Please print the entries below exactly, from the line with "Table 3: Numbers" through the line with "guidelines 2020 that", including both of those lines and leaving out all others.

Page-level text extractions
┄┄┄┄┄┄┄┄┄┄
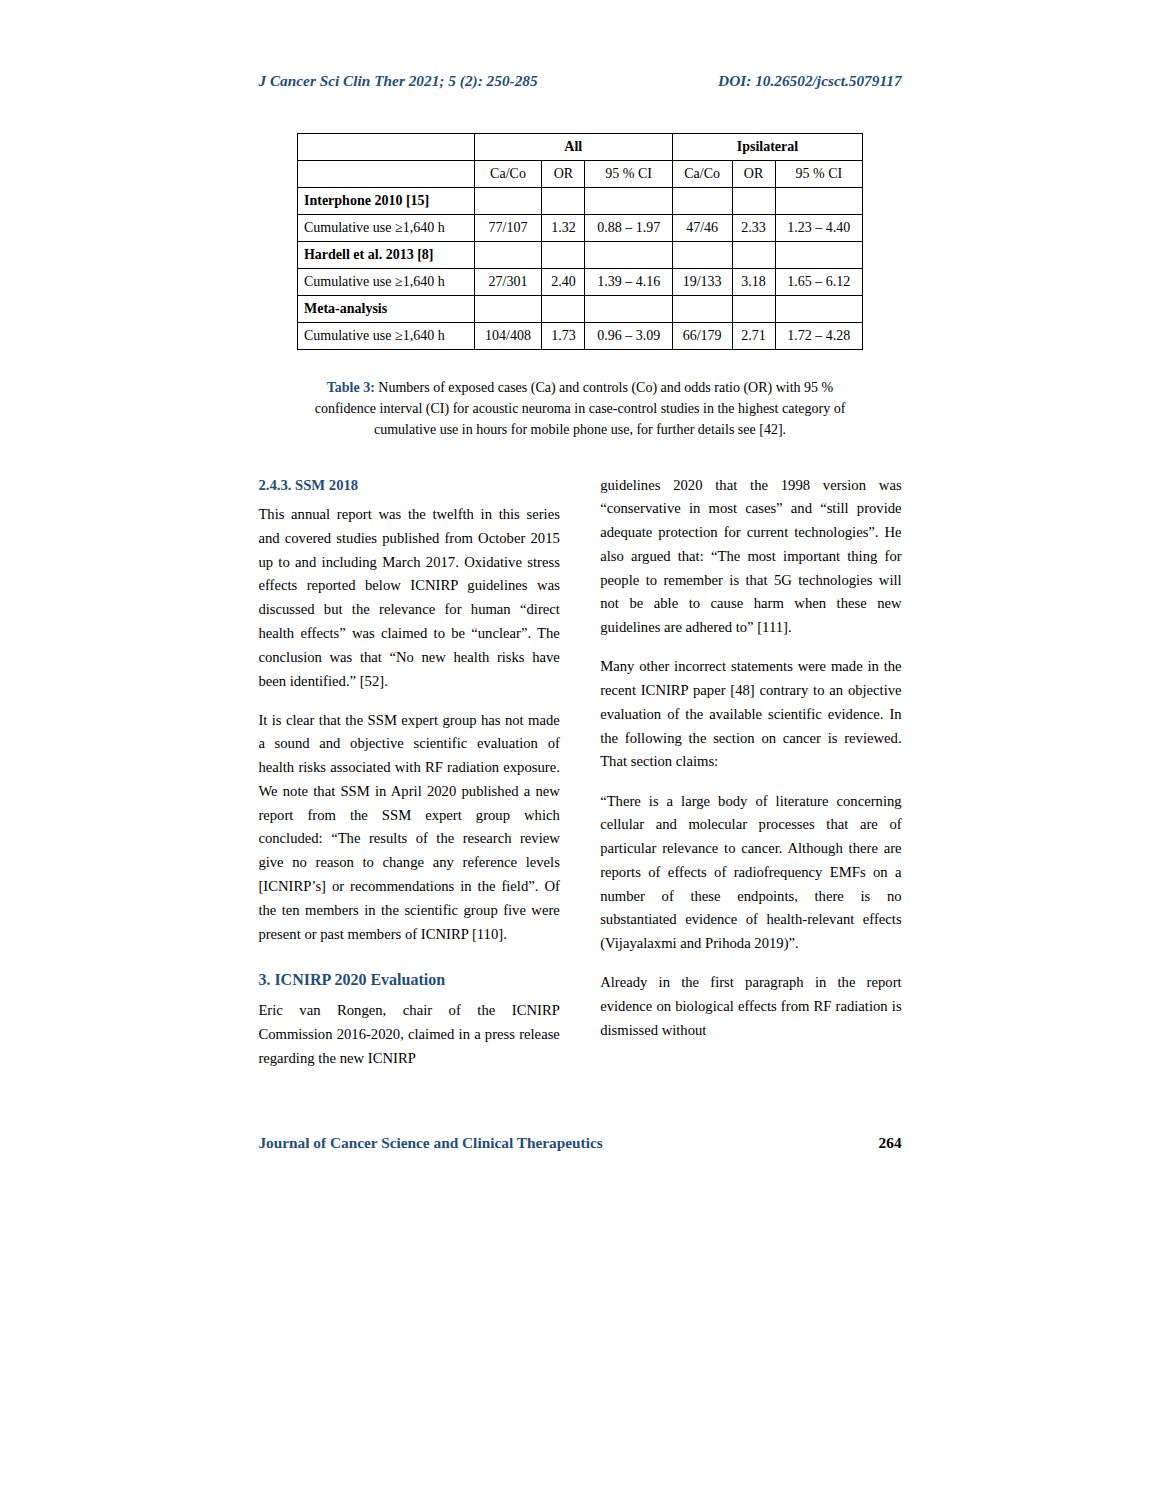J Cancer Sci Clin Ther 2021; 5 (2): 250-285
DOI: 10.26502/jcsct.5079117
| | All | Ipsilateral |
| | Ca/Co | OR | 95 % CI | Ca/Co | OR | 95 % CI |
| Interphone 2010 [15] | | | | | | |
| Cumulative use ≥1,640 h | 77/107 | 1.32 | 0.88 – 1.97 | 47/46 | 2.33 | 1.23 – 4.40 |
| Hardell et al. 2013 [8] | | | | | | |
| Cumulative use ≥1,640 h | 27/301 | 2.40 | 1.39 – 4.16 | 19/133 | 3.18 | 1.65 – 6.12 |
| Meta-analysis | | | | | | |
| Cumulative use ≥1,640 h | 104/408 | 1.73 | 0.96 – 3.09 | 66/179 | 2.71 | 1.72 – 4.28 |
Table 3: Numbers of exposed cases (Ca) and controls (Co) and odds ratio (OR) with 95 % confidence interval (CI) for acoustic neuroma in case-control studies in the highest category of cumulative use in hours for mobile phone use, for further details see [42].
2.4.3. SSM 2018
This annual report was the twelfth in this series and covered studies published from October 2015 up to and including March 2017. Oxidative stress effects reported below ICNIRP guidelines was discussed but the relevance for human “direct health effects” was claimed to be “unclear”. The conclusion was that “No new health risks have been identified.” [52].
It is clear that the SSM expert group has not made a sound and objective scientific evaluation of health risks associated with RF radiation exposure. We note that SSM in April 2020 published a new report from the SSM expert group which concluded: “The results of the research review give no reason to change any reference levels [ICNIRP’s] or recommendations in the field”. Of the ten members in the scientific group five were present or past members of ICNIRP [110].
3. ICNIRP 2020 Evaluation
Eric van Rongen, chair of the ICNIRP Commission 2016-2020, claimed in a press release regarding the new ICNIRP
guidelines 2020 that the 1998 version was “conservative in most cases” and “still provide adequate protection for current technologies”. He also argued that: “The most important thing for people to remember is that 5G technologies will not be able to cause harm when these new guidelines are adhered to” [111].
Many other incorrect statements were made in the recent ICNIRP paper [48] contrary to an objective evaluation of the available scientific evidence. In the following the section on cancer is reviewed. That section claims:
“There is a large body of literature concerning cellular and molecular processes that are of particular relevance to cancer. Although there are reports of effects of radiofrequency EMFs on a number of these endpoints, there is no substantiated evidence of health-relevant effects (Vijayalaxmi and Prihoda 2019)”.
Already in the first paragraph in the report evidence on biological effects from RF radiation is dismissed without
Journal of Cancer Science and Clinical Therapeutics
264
┄┄┄┄┄┄┄┄┄┄
TASK SOLUTION:
Table 3: Numbers of exposed cases (Ca) and controls (Co) and odds ratio (OR) with 95 % confidence interval (CI) for acoustic neuroma in case-control studies in the highest category of cumulative use in hours for mobile phone use, for further details see [42].
2.4.3. SSM 2018
This annual report was the twelfth in this series and covered studies published from October 2015 up to and including March 2017. Oxidative stress effects reported below ICNIRP guidelines was discussed but the relevance for human “direct health effects” was claimed to be “unclear”. The conclusion was that “No new health risks have been identified.” [52].
It is clear that the SSM expert group has not made a sound and objective scientific evaluation of health risks associated with RF radiation exposure. We note that SSM in April 2020 published a new report from the SSM expert group which concluded: “The results of the research review give no reason to change any reference levels [ICNIRP’s] or recommendations in the field”. Of the ten members in the scientific group five were present or past members of ICNIRP [110].
3. ICNIRP 2020 Evaluation
Eric van Rongen, chair of the ICNIRP Commission 2016-2020, claimed in a press release regarding the new ICNIRP
guidelines 2020 that the 1998 version was “conservative in most cases” and “still provide adequate protection for current technologies”. He also argued that: “The most important thing for people to remember is that 5G technologies will not be able to cause harm when these new guidelines are adhered to” [111].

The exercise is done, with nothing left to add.